The effervescent Mary Giles became part of our Textile Center’s family in early 2015, when we sought an exhibition of her work to coincide with the National Basketry Organization’s 8th Biennial Conference: Tradition and Innovation VIII, held in Saint Paul, July 14-19, 2015. Mary preferred to not have her work to be limited to basketry, and she considered herself a “fiberist.”

This collaboration with Mary and her husband Jim Harris (who helped stage the exhibition with Textile Center’s exhibition coordinator Kraig Rasmussen) resulted in Mary Giles: A Retrospective, presented July 14 through August 22, 2015, in the Joan Mondale Gallery. It was a blockbuster show, garnering both critical acclaim and the highest sales from an exhibition in Textile Center history.

“Harmony reigns in the remarkable woven-metal sculptures of Mary Giles at the Textile Center,” Art Critic Mary Abbe wrote in the Star Tribune (July 23, 2015). Abbe added: “On a census form Mary Giles might call herself a ‘basket maker’ or a ‘weaver’ as those are the basic skills on which she built an international reputation that is now being celebrated in a 30-year retrospective at the Textile Center.”

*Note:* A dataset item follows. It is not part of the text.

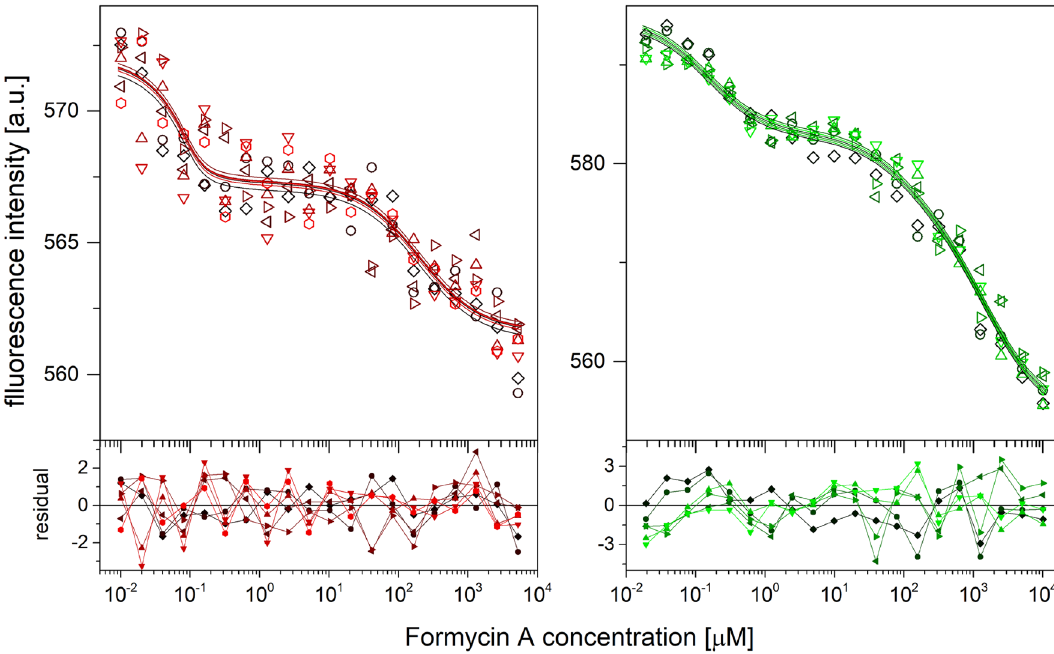
Figure 6. Thermophoretic titration curves of PNP-Pi complexes with formycin A: WT (left panel) and Y160W (right panel). Data (points), global best fit model (lines) and residual plots are presented. Titrations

When we formed our National Artist Advisory Council in June 2016, Mary was among the first artists we asked to join a distinguished cohort of artists – including Carolyn Halliday, Dr. Carolyn Mazloomi, Pat Hickman, and Tracy Krumm – to serve as advisors and advocates for Textile Center and to help take our organization to new artistic heights.

In March 2017 we brought together the members of National Artist Advisory Council at Textile Center, hosting a series of activities and workshops – Fiber Art: Creating Ties That Bind – that gave our Textile Center members an opportunity to get to know these distinguished artists.

In addition to opening two exhibitions: Commemorating His Purple Reign: A Textural Tribute to Prince juried by Dr. Carolyn Mazloomi, and National Ties: Contemporary Textiles from the National Artist Advisory Council, events included a reception hosted by Mary and her husband Jim Harris in their home … where they presented works by area artists Tim Harding, Morgan Clifford, and Jan Buckman.

Up until her final days, Mary shared an exciting vision for all Textile Center can and will become, and Carolyn Halliday and I had the privilege to meet with her one last time in late March. “You are my people,” Mary said of Textile Center that afternoon.

Mary’s work has been displayed in numerous galleries and museums in the United States, at the Barbican Centre in London, and she represented the U.S. at the International Triennial of Tapestry in Lodz, Poland. In 2013 she was named The Master of Fiber Arts by the Renwick Alliance of the Smithsonian Museum. Her work is included in the collections of over 15 museums, including the Minneapolis Institute of Art.

Born Mary Jo Mortenson in St. Paul, she graduated from Mankato State University where she met and married Doug Giles. He became Director of Human Resources for the May Company in St. Louis, Missouri. After their divorce, Mary remained in St. Louis teaching in the Ladue School District. Upon her retirement she devoted herself as a studio artist and was variously represented by the Okun Galley, St. Louis and Sante Fe; R. Duane Reed Gallery, St. Louis; Sybaris Gallery, Royal Oak, Michigan; Mobilia Gallery, Cambridge, Massachussets; BrownGrottaArts, Wilton, Connecticut; and Hosler-Burrows Gallery, New York City.

Mary married Jim Harris, a St. Louis architect, and upon his retirement moved to Minnesota. A major retrospective of her work is being organized by the Racine Art Museum, Racine, Wisconsin.

Mary was an active conservationist working for wilderness protection with the Minnesota Land Trust and saving sea turtles with Verdiazul in Junquillal, Costa Rica.

Diagnosed with ovarian cancer in 2014, Mary is survived by her husband Jim Harris, her sister Jane Sweeney (John E. Sweeney) Stillwater, and her brother Tom Mortenson (Mary Ellen Becker) Lehigh Acres, Florida. Services will be private. Tributes may be made to Textile Center or the Minnesota Land Trust.